In my years
By Christy Boutte
In my teens, 20’s and early 30’s, I would often get depressed thinking if I died, would anyone come to my funeral? Would it be an embarrassment for the person that had made the arrangements? Would anyone even remember who I was, or care enough to acknowledge that I had died?
Looking back on those earlier years, I realize how terribly insecure and insignificant I felt. How sad to live a life only to wonder what people would do once I was gone. Today, I am thankful those thoughts no longer torment me. I can’t help but think what changed in me. What could have possibly made a young woman feel such despair from wondering if she would be forgotten after she had passed? Was her being not meaningful in the present life? What was missing to cause such a vacuum of worth?

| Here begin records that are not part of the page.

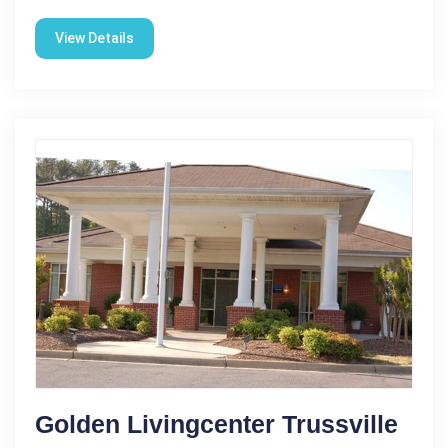
View Details
Golden Livingcenter Trussville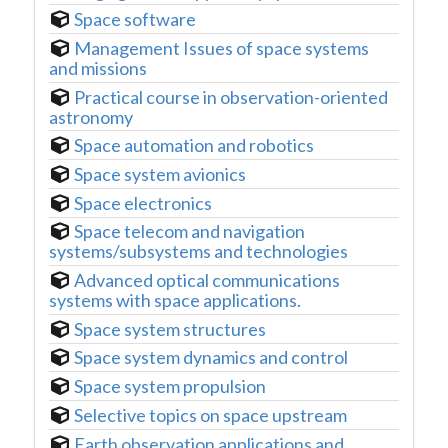
Space software
Management Issues of space systems
and missions
Practical course in observation-oriented
astronomy
Space automation and robotics
Space system avionics
Space electronics
Space telecom and navigation
systems/subsystems and technologies
Advanced optical communications
systems with space applications.
Space system structures
Space system dynamics and control
Space system propulsion
Selective topics on space upstream
Earth observation applications and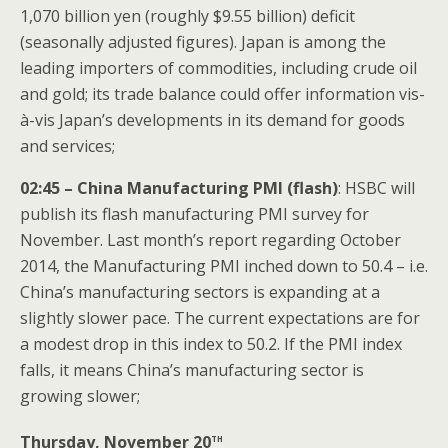
1,070 billion yen (roughly $9.55 billion) deficit
(seasonally adjusted figures). Japan is among the
leading importers of commodities, including crude oil
and gold; its trade balance could offer information vis-
à-vis Japan’s developments in its demand for goods
and services;
02:45 – China Manufacturing PMI (flash)
: HSBC will
publish its flash manufacturing PMI survey for
November. Last month’s report regarding October
2014, the Manufacturing PMI inched down to 50.4 – i.e.
China’s manufacturing sectors is expanding at a
slightly slower pace. The current expectations are for
a modest drop in this index to 50.2. If the PMI index
falls, it means China’s manufacturing sector is
growing slower;
th
Thursday, November 20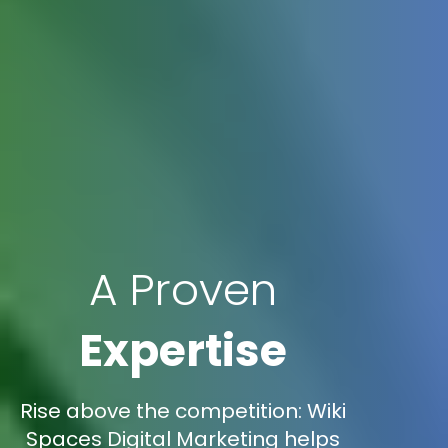
A Proven
Expertise
Rise above the competition: Wiki
Spaces Digital Marketing helps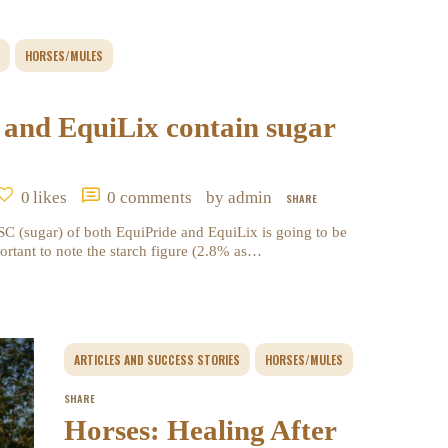
HORSES/MULES
 and EquiLix contain sugar
0
likes
0
comments
by admin
SHARE
 (sugar) of both EquiPride and EquiLix is going to be
ortant to note the starch figure (2.8% as…
ARTICLES AND SUCCESS STORIES
HORSES/MULES
SHARE
Horses: Healing After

Now in my 50’s, having gone through many of life’s up’s and down’s, I can think of only one thing that has been life-changing enough to truly break the recurring and taunting spirit of gloom and despair over my life, and replace it with a refreshing and enduring spirit of love and joy. Can there be a force so powerful, that it can change a mindset of dread and anxiety to one of peace and harmony?
The answer is yes. His name is Jesus. The Creator of the universe, the maker of heaven and earth. My God picked me up when I was so far down. He cleaned me up and continues to clean me up daily. He turned me around from the destructive road I was on and gave me new meaningful life with a purpose…to know Him and to make Him known.
Won’t you agree to meet with Jesus today? Ask God to reveal Himself to you, to show you who He truly is and how much He wants you to know Him. His love is waiting to fill your life and give you purpose. This is all that will matter once we are gone…what did we allow Jesus to do in our hearts and through our lives while we were here.